* _To do_:
Output every line of the rows below as a Markdown table with two columns, Line No. and Text, numbering the lines in order and omitting blank lines. Leave the pictures out of the table.

Saved data entries
○ ○ ○ ○

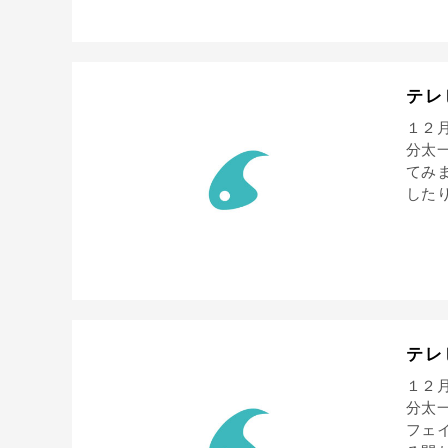
テレ
１２
分太
てみ
したり
テレ
１２
分太
フェ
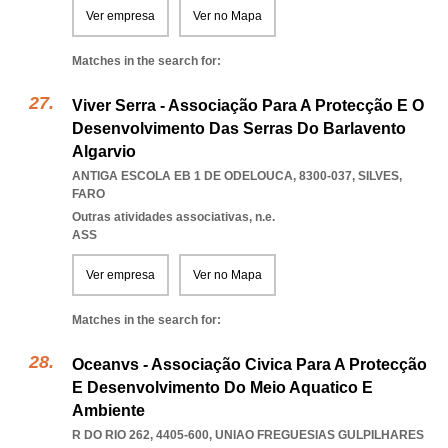
Ver empresa
Ver no Mapa
Matches in the search for:
Viver Serra - Associação Para A Protecção E O
Desenvolvimento Das Serras Do Barlavento
Algarvio
ANTIGA ESCOLA EB 1 DE ODELOUCA, 8300-037
,
SILVES
,
FARO
Outras atividades associativas, n.e.
ASS
Ver empresa
Ver no Mapa
Matches in the search for:
Oceanvs - Associação Civica Para A Protecção
E Desenvolvimento Do Meio Aquatico E
Ambiente
R DO RIO 262, 4405-600
,
UNIAO FREGUESIAS GULPILHARES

○ ○ ○ ○

* _Exercise answer_:
| Line No. | Text |
|---|---|
| 1 | テレ |
| 2 | １２ |
| 3 | 分太 |
| 4 | てみ |
| 5 | したり |
| 6 | テレ |
| 7 | １２ |
| 8 | 分太 |
| 9 | フェ |
| 10 | Ver empresa |
| 11 | Ver no Mapa |
| 12 | Matches in the search for: |
| 13 | Viver Serra - Associação Para A Protecção E O |
| 14 | Desenvolvimento Das Serras Do Barlavento |
| 15 | Algarvio |
| 16 | ANTIGA ESCOLA EB 1 DE ODELOUCA, 8300-037 |
| 17 | , |
| 18 | SILVES |
| 19 | , |
| 20 | FARO |
| 21 | Outras atividades associativas, n.e. |
| 22 | ASS |
| 23 | Ver empresa |
| 24 | Ver no Mapa |
| 25 | Matches in the search for: |
| 26 | Oceanvs - Associação Civica Para A Protecção |
| 27 | E Desenvolvimento Do Meio Aquatico E |
| 28 | Ambiente |
| 29 | R DO RIO 262, 4405-600 |
| 30 | , |
| 31 | UNIAO FREGUESIAS GULPILHARES |